Writers have talked ad nauseam about using art as a way to both transcend and understand their own reality. To quote White Noise author Don Delillo: “Writers will write mainly to save themselves, to survive as individuals.” Musicians certainly use this process of emotional excavation too, but for Dev Hynes, AKA Blood Orange, the focus of his art has never been the literal. Like other avant-garde legends such as Arthur Russell and Alice Coltrane, what Hynes does best is create an atmosphere. Operating at this macro-level is no doubt a polymathic side-effect, but it’s also the mark of a great producer—and the proof is in the pudding, as for the past ten years Hynes has gone on to work with everyone from Solange and Sky Ferreira to Mariah Carey and Kylie Minogue. It makes sense that his own work as Blood Orange would maintain the same constructive ethos.
Whether he’s blending 80s new wave with R&B guitar licks (Cupid Deluxe, Coastal Grooves), or fusing spoken word with jazz piano, found traffic sounds, and deep-cut gospel samples (Freetown Sound, Negro Swan), Hynes’ left-field pop combinations form an anthropological collage that is less narrative than it is an outline of a “feeling.” The feeling Essex Honey commands is grief, specifically the death of Hynes’ mother in 2023. But because of his instinct for abstraction, Hynes is able to translate this nebulous emotion without veering into didacticism or appearing overwrought. In his hands, grief becomes amorphous, resisting cliche and expectations—much like the artist himself.

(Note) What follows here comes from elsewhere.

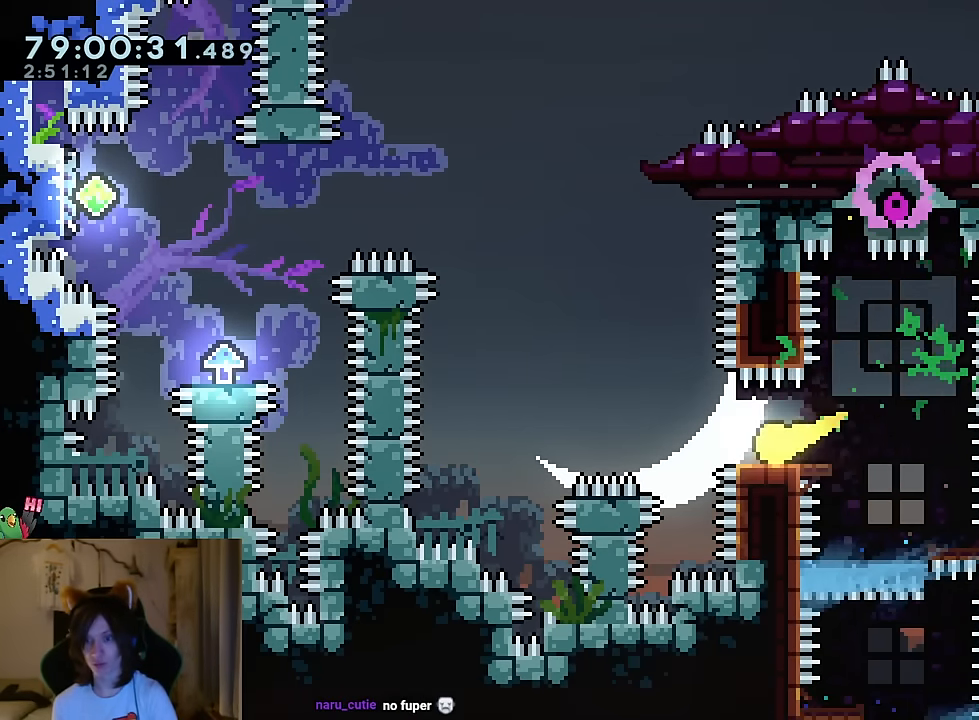
{"buttons": [], "left_stick": "left", "right_stick": "center", "events": [[67, "left_stick", "up-left"], [484, "left_stick", "left"]]}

I’d still wager many will claim that Essex Honey is Hynes’ most “explicitly personal” album—and while that may be thematically true, literally intimate it is not. The written context is practically nonexistent, save for the geographical touchstones found in the album name and the title of the track “The Train (King’s Cross).” “Last of England” is the closest the album comes to personal vulnerability, with its mention of his hometown (“Ilford is the place that I hold dear”) and inclusion of a snipped audio recording of Hynes and his mother talking on their last Christmas together.
In fact, at first listen, Essex Honey might seem underwhelming. While still eclectic and grand, the flashiness and swagger of previous Blood Orange albums is muted by gentler, vast compositions. Instead of the usual programmed drum beat, slow piano is the bedrock of many of the tracks’ formations, albeit shrouded or highly reverberated, like in the mystical opening track “Look At You.” The closest Hynes ever really gets to a true “dance” track is at the midway point of “Thinking Clean,” when it crescendos into a drum break with saxophone fanfare over the refrain “I don’t want to be here anymore.”

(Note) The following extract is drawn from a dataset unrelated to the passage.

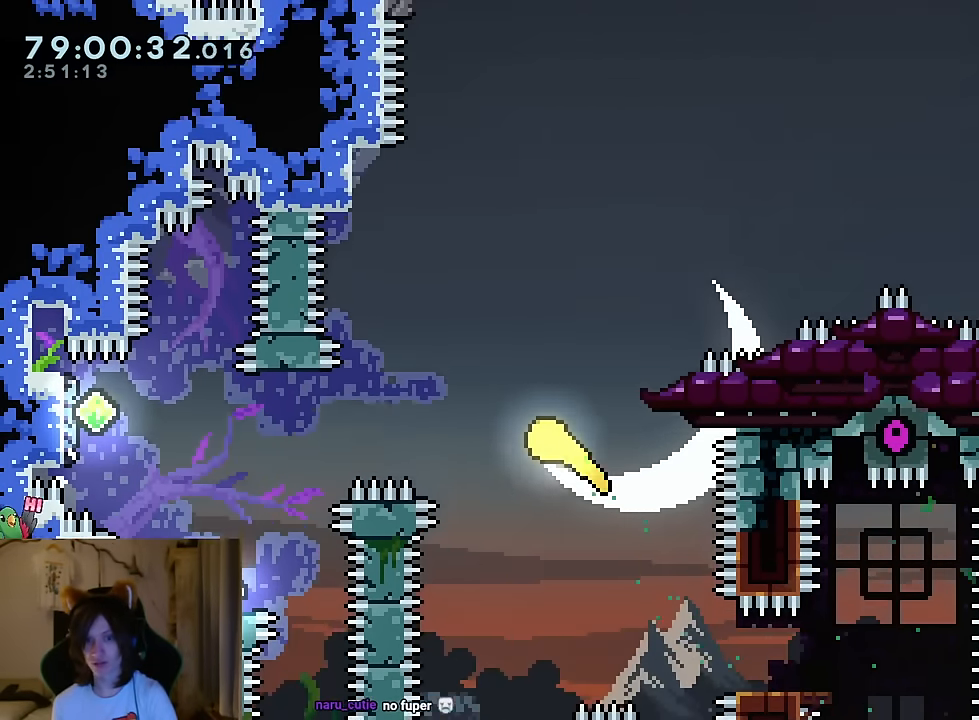
{"buttons": [], "left_stick": "down", "right_stick": "center", "events": [[283, "left_stick", "down"]]}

“I Listen” has a similar glimpse of energy, transforming a smug bass lick, acoustic guitar, and syncopated drum pats into a Coastal Grooves-era disco club beat, with Lorde singing harmony on the lines “falling out the way, nothing makes you stay” aside a twinkling cello. Like “Thinking Clean,” a cello coda, played by either Hynes or Cæcilie Trier, closes out over half of the tracks. If you think about it, the stages of grief are like the movements of a symphony—each phase with its own mood and rhythm. But unlike the standard orchestra’s rise and fall, grief’s arrangement is fickle and nonlinear. Really, it’s all contingent on the ability—and willingness—of the conductor to move with its turbulence.